Morgan Ribeiro: You've talked about the attracting talent and recruitment. I want to switch over to more of the retention and development, which is just as equally important into that talent that we're bringing in and that we're training them up. That we're able to retain them and that we see them become partners and really invest in the firm. I know that's something that you do very deliberately and I can think of a number of examples of attorneys that have worked with you for a long time. I know that's something that you really focus on. Can you talk more about your role as a mentor?

Colin Luke: We have an objective here. We want to turn our clients over to the next generation, and we're only going to be successful as a firm and as partners if associates and junior partners feel empowered. And I was fortunate in my career to have mentors that brought me along, gave me opportunities and health law and want to do the same. We invest a lot in going to conferences, whether it's virtual or in person, and staying cutting edge and our knowledge base and want to continue that.
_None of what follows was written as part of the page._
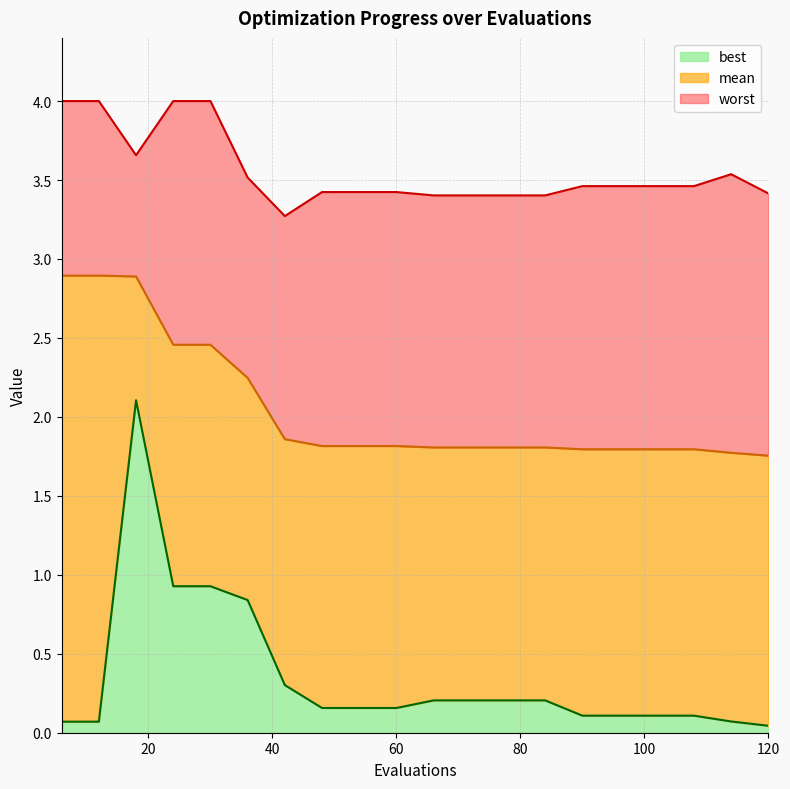

Reading left to right, list all the values displayed in this chart.

mean: 6=2.9	12=2.9	18=2.9	24=2.5	30=2.5	36=2.2	42=1.9	48=1.8	54=1.8	60=1.8	66=1.8	72=1.8	78=1.8	84=1.8	90=1.8	96=1.8	102=1.8	108=1.8	114=1.8	120=1.8
best: 6=0.1	12=0.1	18=2.1	24=0.9	30=0.9	36=0.8	42=0.3	48=0.2	54=0.2	60=0.2	66=0.2	72=0.2	78=0.2	84=0.2	90=0.1	96=0.1	102=0.1	108=0.1	114=0.1	120=0.0
worst: 6=4.0	12=4.0	18=3.7	24=4.0	30=4.0	36=3.5	42=3.3	48=3.4	54=3.4	60=3.4	66=3.4	72=3.4	78=3.4	84=3.4	90=3.5	96=3.5	102=3.5	108=3.5	114=3.5	120=3.4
And we also want our younger lawyers to be capable of business development, to be comfortable, to be building relationships at their level in the organization. You're not going to be successful in a law firm if everything is a zero sum game, and we think we will grow our client opportunities and long term relationships if we allow our younger lawyers to be involved early on with client contact.

Morgan Ribeiro: Waller has a reputation in all the markets where we have offices, but also elsewhere across the country and really giving back, whether that's through financial contributions or sitting on a nonprofit board. Talk to me more about your personal investment in the community and why that's important to you.

Colin Luke: It's really part of the fabric of Waller and it's something the communities have been good to our firm good to me personally, and we have an obligation to give back. Hopefully we're making a difference; I believe we are. We want to set a precedent so that younger lawyers feel comfortable doing that. We give credit for pro bono work and community involvement and it enriches our experience as a lawyer, I think makes a difference in the community. I've been fortunate enough to be president of the Birmingham Zoo when it went from a governmental city department to a private 501(c)(3), and also to work with the Alabama Symphony and others. It enriches what I do and helps me understand the community and hopefully serve our clients more effectively. It also is a good team building exercise if we're involved with a charitable cause. As a firm or a team, I think we get to know each other that much better and get to our community that much better.

Morgan Ribeiro: Absolutely. I want to go back to something you mentioned earlier, just in terms of client service and the way that we deliver services to our clients. Our goal, as you mentioned, is to really help them navigate their business issues or achieve their strategic objectives. Can you talk to me more about that, particularly in your area of the law where there could certainly be a number of times where we could say, "Nope, you just can't do that", but instead, finding out a way to navigate that? Is that something unique to us?

Colin Luke: I think we're more proficient at it than other firms because we have long term relationships. We do invest in the relationship outside of billable hours and really understand what our client strategic objectives are. And so when they do a transaction or they have a crisis, we see how it fits within that. Our obligation is to help them achieve those objectives by giving them legal and business savvy ways of achieving those short- and long-term objectives. We're not good lawyers if we say no all the time. That is easy to do and it's certainly less risky for us, but we feel like we know the law and we can help them in most any circumstance get close to what they want to do, even if it's a different structure.